(Saved data entries)

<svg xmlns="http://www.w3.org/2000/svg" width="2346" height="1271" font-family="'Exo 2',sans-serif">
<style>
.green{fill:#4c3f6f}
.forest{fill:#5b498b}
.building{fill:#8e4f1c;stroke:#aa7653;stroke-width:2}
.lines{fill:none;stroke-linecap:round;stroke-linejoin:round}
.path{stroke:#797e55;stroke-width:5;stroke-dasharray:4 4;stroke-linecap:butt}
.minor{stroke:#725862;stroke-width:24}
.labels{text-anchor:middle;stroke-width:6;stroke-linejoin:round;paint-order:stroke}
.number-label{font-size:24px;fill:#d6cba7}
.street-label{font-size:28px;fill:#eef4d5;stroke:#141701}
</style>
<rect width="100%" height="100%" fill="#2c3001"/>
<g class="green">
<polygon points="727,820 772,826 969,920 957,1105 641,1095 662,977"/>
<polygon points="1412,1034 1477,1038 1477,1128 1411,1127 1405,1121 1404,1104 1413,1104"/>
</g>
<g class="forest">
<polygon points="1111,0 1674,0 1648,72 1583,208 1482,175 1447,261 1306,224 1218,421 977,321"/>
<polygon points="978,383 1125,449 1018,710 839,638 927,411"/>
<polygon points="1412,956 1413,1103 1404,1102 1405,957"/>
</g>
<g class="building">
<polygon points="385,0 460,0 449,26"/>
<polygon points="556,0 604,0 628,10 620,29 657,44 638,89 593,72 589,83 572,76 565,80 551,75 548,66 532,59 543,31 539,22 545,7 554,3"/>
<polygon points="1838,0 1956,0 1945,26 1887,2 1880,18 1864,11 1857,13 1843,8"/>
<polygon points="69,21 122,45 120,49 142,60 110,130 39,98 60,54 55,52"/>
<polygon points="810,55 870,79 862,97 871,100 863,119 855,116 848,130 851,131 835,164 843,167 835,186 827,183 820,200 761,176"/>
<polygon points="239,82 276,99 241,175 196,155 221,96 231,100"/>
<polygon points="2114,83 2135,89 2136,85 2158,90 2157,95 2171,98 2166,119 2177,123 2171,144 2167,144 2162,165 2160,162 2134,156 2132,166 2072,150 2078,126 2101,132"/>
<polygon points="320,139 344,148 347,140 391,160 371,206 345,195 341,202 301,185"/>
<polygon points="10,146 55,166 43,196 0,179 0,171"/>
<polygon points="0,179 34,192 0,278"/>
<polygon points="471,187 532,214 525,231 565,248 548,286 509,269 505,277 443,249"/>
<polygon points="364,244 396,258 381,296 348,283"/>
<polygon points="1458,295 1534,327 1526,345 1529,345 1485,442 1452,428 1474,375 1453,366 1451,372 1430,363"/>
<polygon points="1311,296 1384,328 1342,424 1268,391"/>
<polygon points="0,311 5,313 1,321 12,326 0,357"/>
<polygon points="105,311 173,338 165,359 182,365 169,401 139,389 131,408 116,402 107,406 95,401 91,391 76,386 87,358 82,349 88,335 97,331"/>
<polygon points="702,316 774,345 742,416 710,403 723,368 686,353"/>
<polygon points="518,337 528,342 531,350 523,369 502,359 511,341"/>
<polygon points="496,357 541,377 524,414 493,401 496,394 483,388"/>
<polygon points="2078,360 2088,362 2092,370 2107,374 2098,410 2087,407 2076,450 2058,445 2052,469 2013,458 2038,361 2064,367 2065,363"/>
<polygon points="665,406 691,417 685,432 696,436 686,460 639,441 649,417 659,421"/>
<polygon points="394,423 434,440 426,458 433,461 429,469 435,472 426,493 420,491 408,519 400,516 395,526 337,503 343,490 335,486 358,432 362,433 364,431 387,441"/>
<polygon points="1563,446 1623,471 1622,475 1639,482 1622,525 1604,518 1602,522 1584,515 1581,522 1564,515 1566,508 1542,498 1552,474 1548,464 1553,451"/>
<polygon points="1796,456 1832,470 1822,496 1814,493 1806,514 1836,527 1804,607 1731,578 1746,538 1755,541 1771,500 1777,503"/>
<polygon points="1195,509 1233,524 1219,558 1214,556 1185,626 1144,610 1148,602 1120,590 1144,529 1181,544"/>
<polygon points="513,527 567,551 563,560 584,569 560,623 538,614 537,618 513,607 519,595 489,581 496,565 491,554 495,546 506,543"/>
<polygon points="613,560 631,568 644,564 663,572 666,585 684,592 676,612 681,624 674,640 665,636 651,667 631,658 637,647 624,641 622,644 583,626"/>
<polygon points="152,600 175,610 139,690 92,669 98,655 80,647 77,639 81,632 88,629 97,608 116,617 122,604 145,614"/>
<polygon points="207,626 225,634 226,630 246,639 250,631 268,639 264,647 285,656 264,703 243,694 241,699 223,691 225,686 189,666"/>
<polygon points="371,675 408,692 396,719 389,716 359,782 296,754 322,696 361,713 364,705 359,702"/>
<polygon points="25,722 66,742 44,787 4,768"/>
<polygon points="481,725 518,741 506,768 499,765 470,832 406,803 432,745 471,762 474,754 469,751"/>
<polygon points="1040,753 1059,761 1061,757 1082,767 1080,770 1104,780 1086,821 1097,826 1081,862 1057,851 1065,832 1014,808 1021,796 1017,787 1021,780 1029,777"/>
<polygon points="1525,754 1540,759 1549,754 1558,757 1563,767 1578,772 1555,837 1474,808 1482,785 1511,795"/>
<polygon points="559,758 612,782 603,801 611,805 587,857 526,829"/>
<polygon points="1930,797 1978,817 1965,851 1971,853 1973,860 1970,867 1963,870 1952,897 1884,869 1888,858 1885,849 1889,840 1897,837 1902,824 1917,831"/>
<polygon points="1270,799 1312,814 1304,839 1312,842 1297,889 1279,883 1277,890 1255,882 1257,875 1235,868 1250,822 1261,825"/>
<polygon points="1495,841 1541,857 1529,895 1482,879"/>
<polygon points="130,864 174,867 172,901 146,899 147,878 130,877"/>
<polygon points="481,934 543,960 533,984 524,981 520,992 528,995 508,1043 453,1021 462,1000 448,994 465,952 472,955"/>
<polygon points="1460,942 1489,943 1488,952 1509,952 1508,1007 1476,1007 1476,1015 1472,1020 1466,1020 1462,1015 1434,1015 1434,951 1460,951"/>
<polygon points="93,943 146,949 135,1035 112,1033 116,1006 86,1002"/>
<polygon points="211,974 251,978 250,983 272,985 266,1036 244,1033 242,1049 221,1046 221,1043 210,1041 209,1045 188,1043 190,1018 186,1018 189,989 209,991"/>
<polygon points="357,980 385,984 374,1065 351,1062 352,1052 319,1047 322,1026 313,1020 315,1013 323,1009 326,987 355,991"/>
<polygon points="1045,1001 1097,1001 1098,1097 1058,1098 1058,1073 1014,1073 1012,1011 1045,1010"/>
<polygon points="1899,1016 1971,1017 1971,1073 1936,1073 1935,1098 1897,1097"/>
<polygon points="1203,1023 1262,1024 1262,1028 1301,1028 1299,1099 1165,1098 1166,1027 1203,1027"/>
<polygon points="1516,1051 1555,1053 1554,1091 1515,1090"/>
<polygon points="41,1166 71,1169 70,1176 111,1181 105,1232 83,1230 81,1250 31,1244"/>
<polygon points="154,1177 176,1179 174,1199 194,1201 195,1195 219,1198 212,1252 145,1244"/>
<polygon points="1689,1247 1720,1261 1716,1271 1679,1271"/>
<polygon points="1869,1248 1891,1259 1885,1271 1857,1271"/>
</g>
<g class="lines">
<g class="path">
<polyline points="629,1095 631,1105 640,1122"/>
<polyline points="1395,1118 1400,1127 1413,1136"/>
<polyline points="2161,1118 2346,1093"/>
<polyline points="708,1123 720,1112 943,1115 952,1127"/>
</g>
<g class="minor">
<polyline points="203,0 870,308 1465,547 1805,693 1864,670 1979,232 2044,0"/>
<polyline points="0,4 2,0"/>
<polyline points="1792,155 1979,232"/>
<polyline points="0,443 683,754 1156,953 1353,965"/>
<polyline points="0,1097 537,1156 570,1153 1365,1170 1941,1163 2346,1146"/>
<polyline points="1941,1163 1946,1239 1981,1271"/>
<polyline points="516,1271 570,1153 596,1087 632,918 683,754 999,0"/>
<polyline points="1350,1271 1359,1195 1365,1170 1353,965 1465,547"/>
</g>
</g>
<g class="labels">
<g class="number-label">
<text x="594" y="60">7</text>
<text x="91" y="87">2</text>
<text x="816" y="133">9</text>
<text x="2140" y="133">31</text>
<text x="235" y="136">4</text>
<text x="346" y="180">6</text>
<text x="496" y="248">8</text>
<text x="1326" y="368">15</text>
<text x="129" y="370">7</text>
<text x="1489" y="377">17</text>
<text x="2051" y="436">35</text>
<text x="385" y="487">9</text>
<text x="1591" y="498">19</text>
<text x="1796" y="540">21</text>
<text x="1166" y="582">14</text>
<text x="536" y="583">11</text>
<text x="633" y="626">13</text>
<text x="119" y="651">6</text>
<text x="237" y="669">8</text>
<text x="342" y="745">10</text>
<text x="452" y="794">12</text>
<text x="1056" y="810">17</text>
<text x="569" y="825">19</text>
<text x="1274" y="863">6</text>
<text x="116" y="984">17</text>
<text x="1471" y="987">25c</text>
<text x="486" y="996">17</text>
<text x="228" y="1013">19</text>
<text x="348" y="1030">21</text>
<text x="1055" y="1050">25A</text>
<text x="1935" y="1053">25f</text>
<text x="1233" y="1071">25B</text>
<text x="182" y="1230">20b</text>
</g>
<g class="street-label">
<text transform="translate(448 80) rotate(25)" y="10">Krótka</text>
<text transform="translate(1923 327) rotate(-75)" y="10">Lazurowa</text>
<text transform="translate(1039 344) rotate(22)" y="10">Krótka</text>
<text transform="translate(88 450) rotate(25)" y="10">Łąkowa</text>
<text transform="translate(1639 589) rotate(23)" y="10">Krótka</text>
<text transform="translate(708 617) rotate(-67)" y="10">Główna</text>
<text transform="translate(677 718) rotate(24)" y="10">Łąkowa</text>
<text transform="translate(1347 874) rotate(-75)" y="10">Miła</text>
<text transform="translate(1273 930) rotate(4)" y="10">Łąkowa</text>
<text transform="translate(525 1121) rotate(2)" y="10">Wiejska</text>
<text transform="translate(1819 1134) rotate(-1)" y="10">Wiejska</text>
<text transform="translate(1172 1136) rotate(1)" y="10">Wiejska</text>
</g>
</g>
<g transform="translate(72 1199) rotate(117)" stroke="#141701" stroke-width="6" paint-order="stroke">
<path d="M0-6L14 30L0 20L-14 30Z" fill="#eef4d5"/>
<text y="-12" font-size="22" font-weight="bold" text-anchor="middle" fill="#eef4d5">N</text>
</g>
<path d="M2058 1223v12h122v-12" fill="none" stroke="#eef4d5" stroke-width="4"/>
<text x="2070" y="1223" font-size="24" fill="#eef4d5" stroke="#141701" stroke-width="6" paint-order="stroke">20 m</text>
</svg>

Task details:
Pick each line holding the word "linecap" out of the data and copy it.

Answer to this exercise:
.lines{fill:none;stroke-linecap:round;stroke-linejoin:round}
.path{stroke:#797e55;stroke-width:5;stroke-dasharray:4 4;stroke-linecap:butt}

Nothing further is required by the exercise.